Photon Uncertainty Solves the Einstein-Podolsky-Rosen Paradox

摘要

Einstein, Podolsky, and Rosen pointed out that the quantum-mechanical description of "physical reality" implies an unphysical, instantaneous action between distant measurements. To avoid such an action at a distance, these three concluded that quantum mechanics had to be incomplete. However, its extensions involving additional "hidden variables," allowing for the recovery of determinism and locality, have been disproved experimentally (Bell's theorem). In this paper, an opposite solution of the paradox is presented, based on the greater indeterminism of the modern quantum field theory (QFT) description of particle physics, which prevents the preparation of any state having a definite number of particles. The resulting uncertainty in photon radiation has interesting consequences in quantum information theory (e.g., cryptography and teleportation). Moreover, since it allows for fewer elements of Einstein-Podolsky-Rosen (EPR) physical reality than the old nonrelativistic quantum mechanics, QFT satisfies the EPR condition of completeness without the need for hidden variables.

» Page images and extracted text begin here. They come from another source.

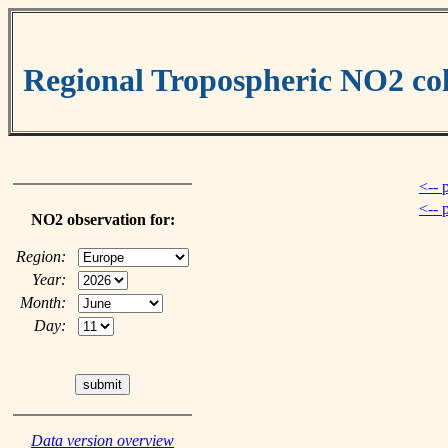
Regional Tropospheric NO2 
<-- 
<-- 
NO2 observation for:
Region:
Year:
Month:
Day:
Data version overview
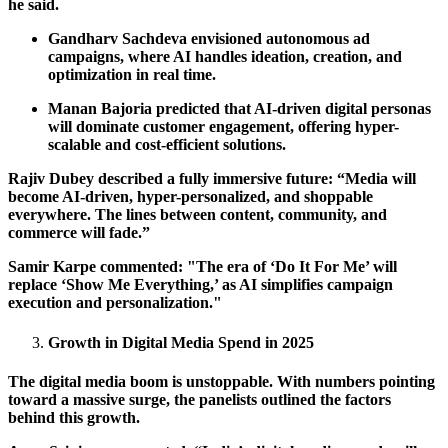
he said.
Gandharv Sachdeva envisioned autonomous ad
campaigns, where AI handles ideation, creation, and
optimization in real time.
Manan Bajoria predicted that AI-driven digital personas
will dominate customer engagement, offering hyper-
scalable and cost-efficient solutions.
Rajiv Dubey described a fully immersive future: “Media will
become AI-driven, hyper-personalized, and shoppable
everywhere. The lines between content, community, and
commerce will fade.”
Samir Karpe commented: "The era of ‘Do It For Me’ will
replace ‘Show Me Everything,’ as AI simplifies campaign
execution and personalization."
Growth in Digital Media Spend in 2025
The digital media boom is unstoppable. With numbers pointing
toward a massive surge, the panelists outlined the factors
behind this growth.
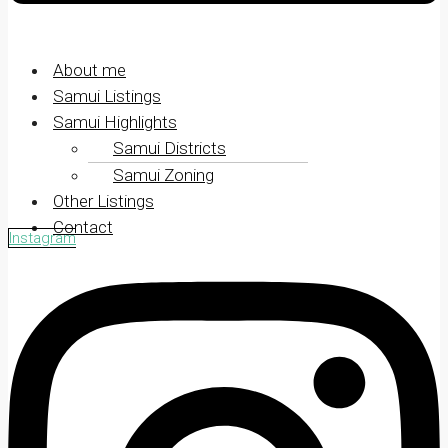
About me
Samui Listings
Samui Highlights
Samui Districts
Samui Zoning
Other Listings
Contact
Instagram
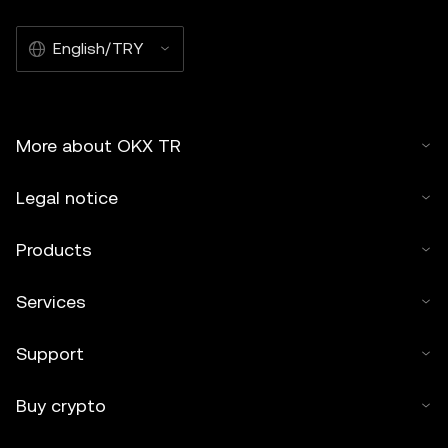
English/TRY
More about OKX TR
Legal notice
Products
Services
Support
Buy crypto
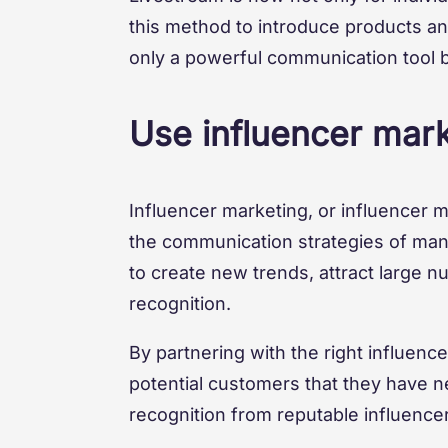
this method to introduce products and
only a powerful communication tool b
Use influencer mar
Influencer marketing, or influencer 
the communication strategies of many
to create new trends, attract large 
recognition.
By partnering with the right influenc
potential customers that they have n
recognition from reputable influencer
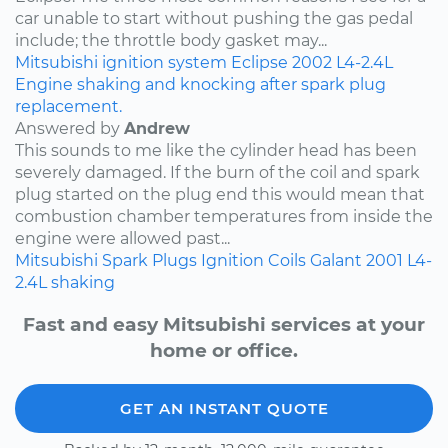
car unable to start without pushing the gas pedal
include; the throttle body gasket may...
Mitsubishi
ignition system
Eclipse
2002
L4-2.4L
Engine shaking and knocking after spark plug
replacement.
Answered by
Andrew
This sounds to me like the cylinder head has been
severely damaged. If the burn of the coil and spark
plug started on the plug end this would mean that
combustion chamber temperatures from inside the
engine were allowed past...
Mitsubishi
Spark Plugs
Ignition Coils
Galant
2001
L4-
2.4L
shaking
Fast and easy Mitsubishi services at your
home or office.
GET AN INSTANT QUOTE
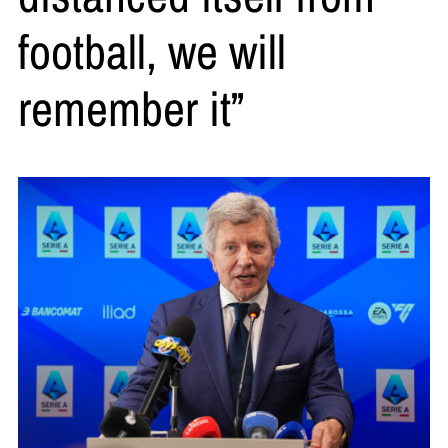
football, we will
remember it”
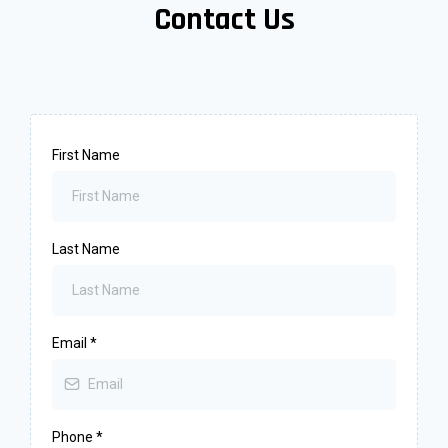
Contact Us
First Name
Last Name
Email
*
Phone
*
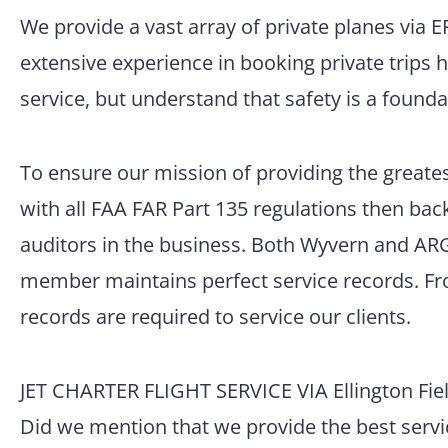
We provide a vast array of private planes via 
extensive experience in booking private trips 
service, but understand that safety is a founda
To ensure our mission of providing the greatest
with all FAA FAR Part 135 regulations then back
auditors in the business. Both Wyvern and ARG/
member maintains perfect service records. Fro
records are required to service our clients.
JET CHARTER FLIGHT SERVICE VIA Ellington Fiel
Did we mention that we provide the best servic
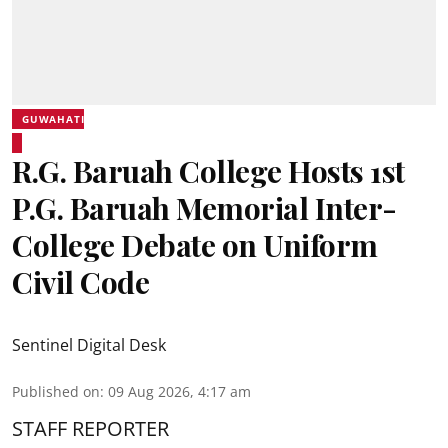
GUWAHATI
R.G. Baruah College Hosts 1st
P.G. Baruah Memorial Inter-
College Debate on Uniform
Civil Code
Sentinel Digital Desk
Published on
:
09 Aug 2026, 4:17 am
STAFF REPORTER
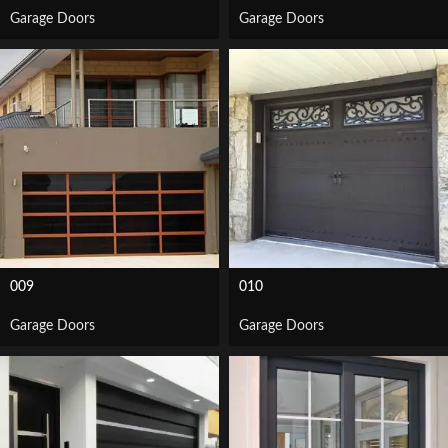
Garage Doors
Garage Doors
009
010
Garage Doors
Garage Doors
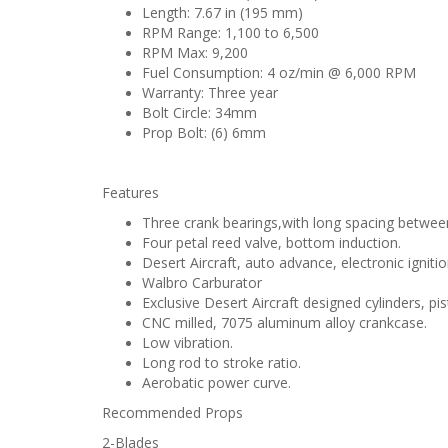
Length: 7.67 in (195 mm)
RPM Range: 1,100 to 6,500
RPM Max: 9,200
Fuel Consumption: 4 oz/min @ 6,000 RPM
Warranty: Three year
Bolt Circle: 34mm
Prop Bolt: (6) 6mm
Features
Three crank bearings,with long spacing between
Four petal reed valve, bottom induction.
Desert Aircraft, auto advance, electronic ignitio
Walbro Carburator
Exclusive Desert Aircraft designed cylinders, pi
CNC milled, 7075 aluminum alloy crankcase.
Low vibration.
Long rod to stroke ratio.
Aerobatic power curve.
Recommended Props
2-Blades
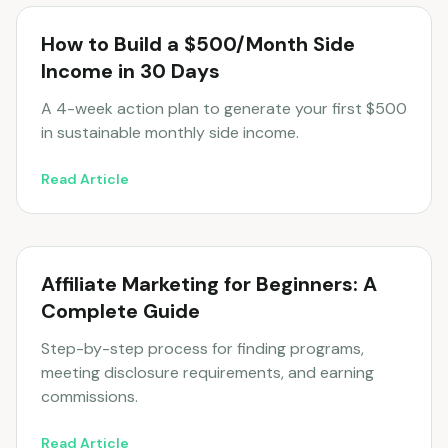
How to Build a $500/Month Side
Income in 30 Days
A 4-week action plan to generate your first $500
in sustainable monthly side income.
Read Article
Affiliate Marketing for Beginners: A
Complete Guide
Step-by-step process for finding programs,
meeting disclosure requirements, and earning
commissions.
Read Article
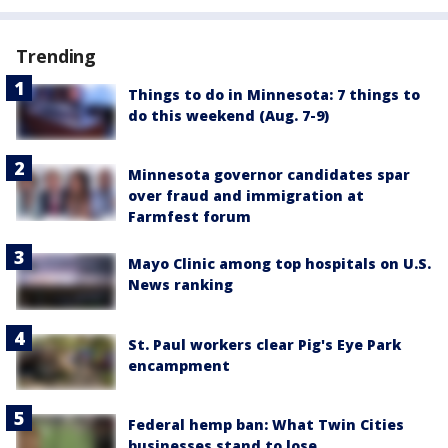
Trending
Things to do in Minnesota: 7 things to
do this weekend (Aug. 7-9)
Minnesota governor candidates spar
over fraud and immigration at
Farmfest forum
Mayo Clinic among top hospitals on U.S.
News ranking
St. Paul workers clear Pig's Eye Park
encampment
Federal hemp ban: What Twin Cities
businesses stand to lose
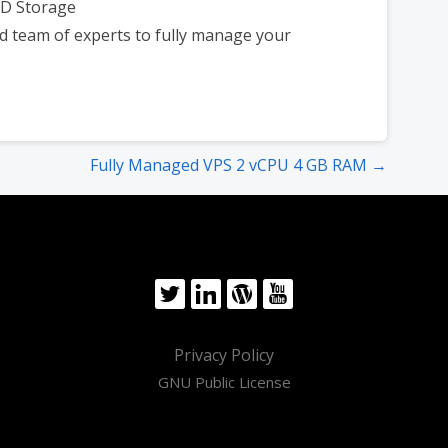
SD Storage
d team of experts to fully manage your
Fully Managed VPS 2 vCPU 4 GB RAM →
Privacy Policy
GNU Public License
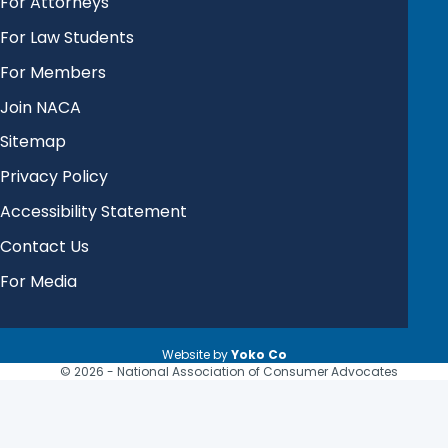
For Attorneys
For Law Students
For Members
Join NACA
Sitemap
Privacy Policy
Accessibility Statement
Contact Us
For Media
Website by
Yoko Co
© 2026 - National Association of Consumer Advocates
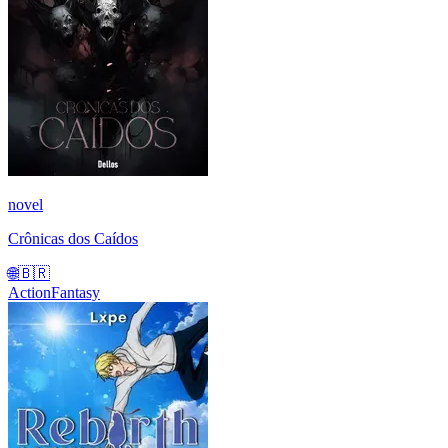
novel
Crônicas dos Caídos
🌐
🇧🇷
Action
Fantasy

The residual physical reality never violates locality; thus, the unique objective proof of "quantum nonlocality" is removed in an interpretation-independent way. At the same time, the supposed nonlocality of the EPR correlations turns out to be a problem in interpretation of the measurement process. If we do not rely on hidden variables or new physics beyond QFT, the viable interpretation is a minimal statistical one, which preserves locality and Lorentz symmetry.